* Supplied passage
=-=-=

Overlooking the role of insecticides is beyond silly. Ranks right up there with anti vaxers and climate change deniers, in my opinion. Ignores the obvious in favour of the unlikely, it seems to me.

Since bees are dying off in the U.K., we can safely discount your theory. As I understand it, the cause is neonicotinoids.

Not to be a dick, but it’s a common misperception, but a misperception all the same, that plants are almost totally dependent upon bees for pollination. They are not; many plants are pollinated by honeybees, but more are pollinated either by wind or by other animals.

Actually it might be useful to have a cite, because agriculture in the US is not in any imminent danger of losing its pollinators. Most calories we consume do not depend on honey bees. For those that do, the number of bee colonies in the US has been relatively flat since before CCD hit the news.
http://usda.mannlib.cornell.edu/MannUsda/viewDocumentInfo.do?documentID=1191

As for pesticides, does the frequency of neonic use correlate with CCD frequency? The EU banned them in 2013. Did we see less CCD in Europe last spring? Neonics are heavily used in rape cultivation, but why don’t we see a big CCD problem in Canada?
I don’t have answers to these questions. It’s obvious that you can kill bees with these chemicals, but it’s not clear when and how small amounts matter or not.

That’s folk science-- or rather, it doesn’t usually apply to species in the wild. Think of the iconic hybrid-- a mule. That doesn’t work out so well for the population, does it? There are so many ways that populations can hybridize, I can’t imagine figuring out whether it is “usually good” or “usually bad”.

=-=-=

* Actions to take
**A)** According to the bee discussion, in what year did the EU ban neonicotinoids?
**B)** Carry on the bee discussion with the next comment after its last one.
The items are separate material, unrelated to the bee discussion.

=-=-=

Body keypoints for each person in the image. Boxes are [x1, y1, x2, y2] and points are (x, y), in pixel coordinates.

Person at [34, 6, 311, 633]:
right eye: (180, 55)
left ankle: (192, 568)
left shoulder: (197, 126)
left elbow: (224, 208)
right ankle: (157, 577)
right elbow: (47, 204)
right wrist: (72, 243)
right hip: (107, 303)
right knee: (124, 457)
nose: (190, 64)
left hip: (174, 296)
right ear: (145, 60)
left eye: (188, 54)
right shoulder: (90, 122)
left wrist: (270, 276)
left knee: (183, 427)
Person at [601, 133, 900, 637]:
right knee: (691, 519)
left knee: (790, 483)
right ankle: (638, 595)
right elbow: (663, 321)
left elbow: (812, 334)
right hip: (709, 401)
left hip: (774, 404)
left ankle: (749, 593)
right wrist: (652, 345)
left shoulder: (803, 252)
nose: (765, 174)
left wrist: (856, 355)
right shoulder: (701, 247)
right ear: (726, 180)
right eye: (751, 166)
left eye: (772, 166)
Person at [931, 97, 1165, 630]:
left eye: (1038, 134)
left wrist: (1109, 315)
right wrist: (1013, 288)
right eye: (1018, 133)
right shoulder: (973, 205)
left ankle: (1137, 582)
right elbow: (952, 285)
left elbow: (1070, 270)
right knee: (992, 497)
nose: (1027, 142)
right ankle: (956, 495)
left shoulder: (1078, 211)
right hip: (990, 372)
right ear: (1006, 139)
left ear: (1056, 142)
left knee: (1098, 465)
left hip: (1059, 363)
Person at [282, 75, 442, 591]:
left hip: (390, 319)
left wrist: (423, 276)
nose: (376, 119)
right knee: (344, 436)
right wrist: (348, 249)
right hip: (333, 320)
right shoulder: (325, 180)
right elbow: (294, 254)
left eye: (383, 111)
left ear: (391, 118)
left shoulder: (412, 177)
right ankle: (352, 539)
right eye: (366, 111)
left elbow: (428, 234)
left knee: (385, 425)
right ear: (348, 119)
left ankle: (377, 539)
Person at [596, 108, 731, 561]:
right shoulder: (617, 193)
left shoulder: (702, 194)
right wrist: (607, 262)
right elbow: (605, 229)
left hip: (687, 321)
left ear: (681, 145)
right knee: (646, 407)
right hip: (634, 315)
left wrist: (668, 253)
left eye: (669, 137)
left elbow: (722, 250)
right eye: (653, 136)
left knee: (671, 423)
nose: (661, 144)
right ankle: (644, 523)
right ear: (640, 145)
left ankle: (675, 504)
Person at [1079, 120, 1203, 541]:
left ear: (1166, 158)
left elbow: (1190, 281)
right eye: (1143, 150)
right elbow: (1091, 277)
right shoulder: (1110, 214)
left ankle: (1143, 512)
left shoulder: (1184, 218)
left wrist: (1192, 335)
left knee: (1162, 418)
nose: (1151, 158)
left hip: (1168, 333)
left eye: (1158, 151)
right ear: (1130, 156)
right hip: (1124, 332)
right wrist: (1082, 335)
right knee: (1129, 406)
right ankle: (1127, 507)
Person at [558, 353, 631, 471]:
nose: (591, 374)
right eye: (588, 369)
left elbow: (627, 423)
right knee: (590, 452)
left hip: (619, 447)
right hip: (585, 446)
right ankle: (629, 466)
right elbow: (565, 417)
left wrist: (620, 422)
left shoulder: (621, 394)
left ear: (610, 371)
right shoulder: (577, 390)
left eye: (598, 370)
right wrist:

=-=-=

* Answers by item
**A)** 2013

**B)**
What you’re think of is outbreeding (as opposed to inbreeding). But that’s not hybridization, which involves two different species (or with domestic animals, different breeds). Hybridization between breeds is generally good, but only because what you had to do to create the breed was bad and you’re undoing that badness.

There are threats to bees, and neonics may be harmful to some beneficial insects, but the supposed link between neonics and bee declines is looking dubious:

Meantime, Australia’s bees seem to be doing well despite widespread neonics use, and U.S. populations are reported to be doing better.

Aaaaand Quartz gets one right.

An short read on what may be the causes of ccd and why it is less prevalent in Canada vice the US.

TL;DR: " All in all, it seems that a broad suite of stresses is taking its toll on US honeybees. Are various combinations of stresses resulting in a set of similar symptoms across the country?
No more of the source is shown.